Deputy Mayor of Newham, Councillor Lester Hudson, and 14-year-old Cadet Kacey-Leigh Jasper, from the Newham Cornwell VC Sea Cadets, unveiled the special stone marking Jack’s actions during a special ceremony at the Central Park Cenotaph.

The Victoria Cross (VC)  is the highest award for gallantry a member of the British and Commonwealth military services can achieve.

Five people from Newham received the VC during World War 1. Newham Council is honouring each of them by laying a special stone at the Cenotaph around the 100th anniversary of the act of bravery they received the award for.

At the outbreak of the war in 1914, Jack tried to join the Royal Navy but was turned down because at 14 he was too young. A year later in October 1915 he re-applied to join the Navy, without his father’s permission, and was accepted.

On 31 May, 1916 Boy, 1st Class, Cornwell was aboard HMS Chester during the Battle of Jutland. His ship came under fire from four German cruisers. The gun mounting where he was the sight setter was hit and the entire gun’s crew, except for him, were killed.

Jack was severely wounded by shards of metal embedded in his chest, but managed to stand up and remain at his post until the heavily damaged HMS Chester retired to the port of Immingham in Lincolnshire.

Councillor Hudson said: “It is an honour to mark the 100th anniversary of the bravery of Jack Cornwell. The inscription on his grave in Manor Park sums up Jack with the words ‘it is not wealth or ancestry, but honourable conduct and a noble disposition that make men great.’

“Jack should not have been in battle at all at his age, but in extraordinary circumstances he showed determination and bravery. It is right that we remember people who have died serving their country, and it’s right that Jack’s bravery is still remembered to this day.

“I hope that as a society we never again face the destruction and loss of life experienced in World War I. But we must continue to show our pride in those who have served in the armed forces and those who continue to serve.”

The annual parade by the Newham Cornwell VC Sea Cadets and The Royal British Legion in his honour preceded the unveiling of the stone. Before the ceremony they marched to the Cenotaph from the Cornwell VC Cadet Centre, while afterwards the parade headed to the nearby Newham Town Hall.

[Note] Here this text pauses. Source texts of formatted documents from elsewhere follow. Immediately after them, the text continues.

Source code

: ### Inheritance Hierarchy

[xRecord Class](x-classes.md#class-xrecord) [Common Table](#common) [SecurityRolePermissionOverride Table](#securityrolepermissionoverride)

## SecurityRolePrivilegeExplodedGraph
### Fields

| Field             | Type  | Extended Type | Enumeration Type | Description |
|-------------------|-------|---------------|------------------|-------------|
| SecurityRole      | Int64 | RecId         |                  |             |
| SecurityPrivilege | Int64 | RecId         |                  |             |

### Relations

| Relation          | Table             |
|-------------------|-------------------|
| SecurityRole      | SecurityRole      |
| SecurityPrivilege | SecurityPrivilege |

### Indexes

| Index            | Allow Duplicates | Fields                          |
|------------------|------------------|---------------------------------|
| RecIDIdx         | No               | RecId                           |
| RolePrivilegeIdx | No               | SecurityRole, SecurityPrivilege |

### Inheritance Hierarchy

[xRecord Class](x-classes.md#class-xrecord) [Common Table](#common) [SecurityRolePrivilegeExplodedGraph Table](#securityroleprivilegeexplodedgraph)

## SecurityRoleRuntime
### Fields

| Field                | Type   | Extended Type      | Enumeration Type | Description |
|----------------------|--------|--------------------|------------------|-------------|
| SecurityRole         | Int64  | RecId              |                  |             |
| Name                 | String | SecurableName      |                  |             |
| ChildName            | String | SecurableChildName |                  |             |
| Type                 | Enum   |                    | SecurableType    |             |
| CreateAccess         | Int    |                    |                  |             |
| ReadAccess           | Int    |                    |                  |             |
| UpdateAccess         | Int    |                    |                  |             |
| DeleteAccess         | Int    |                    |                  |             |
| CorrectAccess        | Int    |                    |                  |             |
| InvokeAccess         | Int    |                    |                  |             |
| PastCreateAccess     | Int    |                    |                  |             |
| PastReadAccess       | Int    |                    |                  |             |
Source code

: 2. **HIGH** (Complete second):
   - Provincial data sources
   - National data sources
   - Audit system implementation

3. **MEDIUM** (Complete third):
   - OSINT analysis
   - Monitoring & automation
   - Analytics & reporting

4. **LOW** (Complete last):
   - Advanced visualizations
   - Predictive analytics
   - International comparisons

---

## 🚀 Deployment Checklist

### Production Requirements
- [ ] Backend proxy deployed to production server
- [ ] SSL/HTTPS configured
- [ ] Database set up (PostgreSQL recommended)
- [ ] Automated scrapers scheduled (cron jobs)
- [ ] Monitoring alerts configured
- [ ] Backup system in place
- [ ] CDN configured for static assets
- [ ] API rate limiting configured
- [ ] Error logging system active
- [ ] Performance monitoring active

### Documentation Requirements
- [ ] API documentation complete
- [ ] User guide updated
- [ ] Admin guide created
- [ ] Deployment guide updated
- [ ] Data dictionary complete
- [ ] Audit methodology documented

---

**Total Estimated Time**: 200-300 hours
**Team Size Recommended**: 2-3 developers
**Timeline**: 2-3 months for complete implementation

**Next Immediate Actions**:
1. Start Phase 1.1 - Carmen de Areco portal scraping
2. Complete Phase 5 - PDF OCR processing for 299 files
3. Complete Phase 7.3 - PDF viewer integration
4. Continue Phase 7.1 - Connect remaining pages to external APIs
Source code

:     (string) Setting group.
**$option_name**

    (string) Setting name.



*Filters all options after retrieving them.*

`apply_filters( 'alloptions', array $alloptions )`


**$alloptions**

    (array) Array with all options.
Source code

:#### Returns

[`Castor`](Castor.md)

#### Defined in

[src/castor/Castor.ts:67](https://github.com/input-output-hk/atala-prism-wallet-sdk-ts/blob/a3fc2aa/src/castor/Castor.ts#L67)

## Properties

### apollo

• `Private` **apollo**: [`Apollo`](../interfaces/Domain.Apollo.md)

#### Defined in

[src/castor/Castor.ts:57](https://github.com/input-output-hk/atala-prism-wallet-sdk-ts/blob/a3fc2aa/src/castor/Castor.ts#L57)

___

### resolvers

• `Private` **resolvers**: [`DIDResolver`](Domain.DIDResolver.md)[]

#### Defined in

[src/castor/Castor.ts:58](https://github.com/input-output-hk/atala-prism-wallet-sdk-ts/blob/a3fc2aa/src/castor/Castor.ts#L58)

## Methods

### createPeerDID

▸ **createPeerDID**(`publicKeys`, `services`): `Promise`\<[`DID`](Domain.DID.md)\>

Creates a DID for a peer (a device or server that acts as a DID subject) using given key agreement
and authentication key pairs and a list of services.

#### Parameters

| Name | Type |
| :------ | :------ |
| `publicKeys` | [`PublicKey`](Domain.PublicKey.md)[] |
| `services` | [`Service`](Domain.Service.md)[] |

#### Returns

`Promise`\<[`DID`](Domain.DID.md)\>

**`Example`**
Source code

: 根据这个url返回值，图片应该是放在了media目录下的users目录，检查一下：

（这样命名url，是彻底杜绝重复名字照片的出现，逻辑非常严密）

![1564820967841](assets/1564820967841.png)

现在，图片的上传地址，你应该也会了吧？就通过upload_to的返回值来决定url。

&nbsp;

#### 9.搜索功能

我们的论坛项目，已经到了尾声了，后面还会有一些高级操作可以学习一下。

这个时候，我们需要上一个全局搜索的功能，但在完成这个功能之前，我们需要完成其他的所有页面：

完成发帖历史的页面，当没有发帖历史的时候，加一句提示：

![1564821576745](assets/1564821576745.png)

Lieutenant Commander, Mark Van Den Berg RNR provided the Victoria Cross citation at the ceremony and chaplain to the Royal British Legion, The Reverend Fred Ashford-Okai, blessed the stone. The ceremony was also attended by the Young Mayor of Newham, Alex Jarrett and members of Jack’s family.

Clare Wallace came with her 11-year-old daughter Angel. Clare said: “Our mum, Mary Cornwell, was John’s cousin, though everyone in the family called him Jack. His story has been handed down through the generations. We are all immensely proud of him. It is important that we keep telling his story, especially among the younger members of the family.

“We are honoured that Newham is keeping Jack’s name alive with the street and community centre named after him. This commemorative stone will also be a permanent memorial to him. We are lost for words by it, and it is somewhere else we can bring the family so that we can keep on remembering him.”

Clare’s sister Paula Keeling, who has researched the family’s history, said: “When we were young our mum used to take us to the Imperial War Museum and now we do the same. My ten-year-old grandson already knows the story well and so does Clare’s daughter Angel. We have many pictures which we will keep passing down.”

The Queen’s Representative, Deputy Lieutenant for Newham, John Barber Esq DL, carried out a reading and Cadet Jasper provided a Jutland epitaph. A number of wreathes were also be placed at the Cenotaph.

A special exhibition, entitled Newham in the Great War, was on display at the Town Hall between noon and 1pm on the day as well.

It is the third commemorative stone to be laid at the Central Park Cenotaph. Stones honouring Midshipman George L. Drewry from Forest Gate and Second Lieutenant Edgar K. Myles from East Ham were unveiled in April 2015 and April 2016 respectively.

The fourth stone will be laid in honour of Lance Corporal Harold Mugford in April 2017.